- Work task
Please count the lines in the material below that include "Restorer". Reply with the number alone.
"""
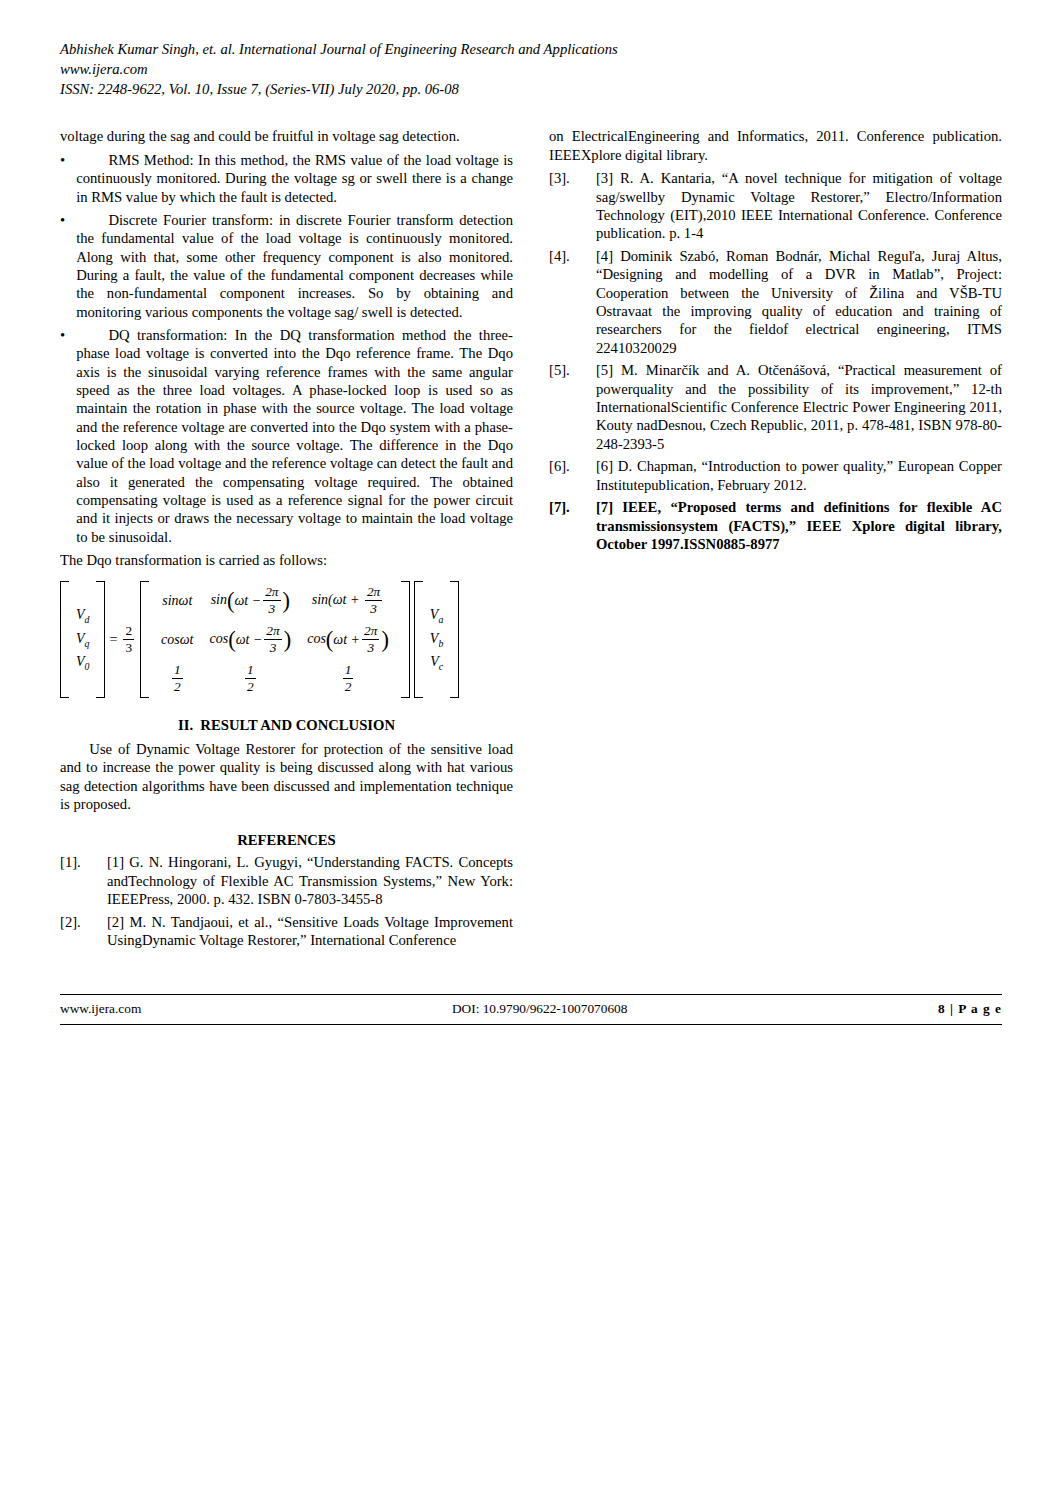Abhishek Kumar Singh, et. al. International Journal of Engineering Research and Applications
www.ijera.com
ISSN: 2248-9622, Vol. 10, Issue 7, (Series-VII) July 2020, pp. 06-08
voltage during the sag and could be fruitful in voltage sag detection.
RMS Method: In this method, the RMS value of the load voltage is continuously monitored. During the voltage sg or swell there is a change in RMS value by which the fault is detected.
Discrete Fourier transform: in discrete Fourier transform detection the fundamental value of the load voltage is continuously monitored. Along with that, some other frequency component is also monitored. During a fault, the value of the fundamental component decreases while the non-fundamental component increases. So by obtaining and monitoring various components the voltage sag/ swell is detected.
DQ transformation: In the DQ transformation method the three-phase load voltage is converted into the Dqo reference frame. The Dqo axis is the sinusoidal varying reference frames with the same angular speed as the three load voltages. A phase-locked loop is used so as maintain the rotation in phase with the source voltage. The load voltage and the reference voltage are converted into the Dqo system with a phase-locked loop along with the source voltage. The difference in the Dqo value of the load voltage and the reference voltage can detect the fault and also it generated the compensating voltage required. The obtained compensating voltage is used as a reference signal for the power circuit and it injects or draws the necessary voltage to maintain the load voltage to be sinusoidal.
The Dqo transformation is carried as follows:
Vd Vq V0 = 23
| sinωt | sin ( ωt − 2π 3 ) | sin(ωt + 2π 3 |
| cosωt | cos ( ωt − 2π 3 ) | cos ( ωt + 2π 3 ) |
| 1 2 | 1 2 | 1 2 |
Va Vb Vc
II. RESULT AND CONCLUSION
Use of Dynamic Voltage Restorer for protection of the sensitive load and to increase the power quality is being discussed along with hat various sag detection algorithms have been discussed and implementation technique is proposed.
REFERENCES
[1] G. N. Hingorani, L. Gyugyi, “Understanding FACTS. Concepts andTechnology of Flexible AC Transmission Systems,” New York: IEEEPress, 2000. p. 432. ISBN 0-7803-3455-8
[2] M. N. Tandjaoui, et al., “Sensitive Loads Voltage Improvement UsingDynamic Voltage Restorer,” International Conference
on ElectricalEngineering and Informatics, 2011. Conference publication. IEEEXplore digital library.
[3] R. A. Kantaria, “A novel technique for mitigation of voltage sag/swellby Dynamic Voltage Restorer,” Electro/Information Technology (EIT),2010 IEEE International Conference. Conference publication. p. 1-4
[4] Dominik Szabó, Roman Bodnár, Michal Reguľa, Juraj Altus, “Designing and modelling of a DVR in Matlab”, Project: Cooperation between the University of Žilina and VŠB-TU Ostravaat the improving quality of education and training of researchers for the fieldof electrical engineering, ITMS 22410320029
[5] M. Minarčík and A. Otčenášová, “Practical measurement of powerquality and the possibility of its improvement,” 12-th InternationalScientific Conference Electric Power Engineering 2011, Kouty nadDesnou, Czech Republic, 2011, p. 478-481, ISBN 978-80-248-2393-5
[6] D. Chapman, “Introduction to power quality,” European Copper Institutepublication, February 2012.
[7] IEEE, “Proposed terms and definitions for flexible AC transmissionsystem (FACTS),” IEEE Xplore digital library, October 1997.ISSN0885-8977
www.ijera.com
DOI: 10.9790/9622-1007070608
8 | P a g e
"""
- Response to the task
3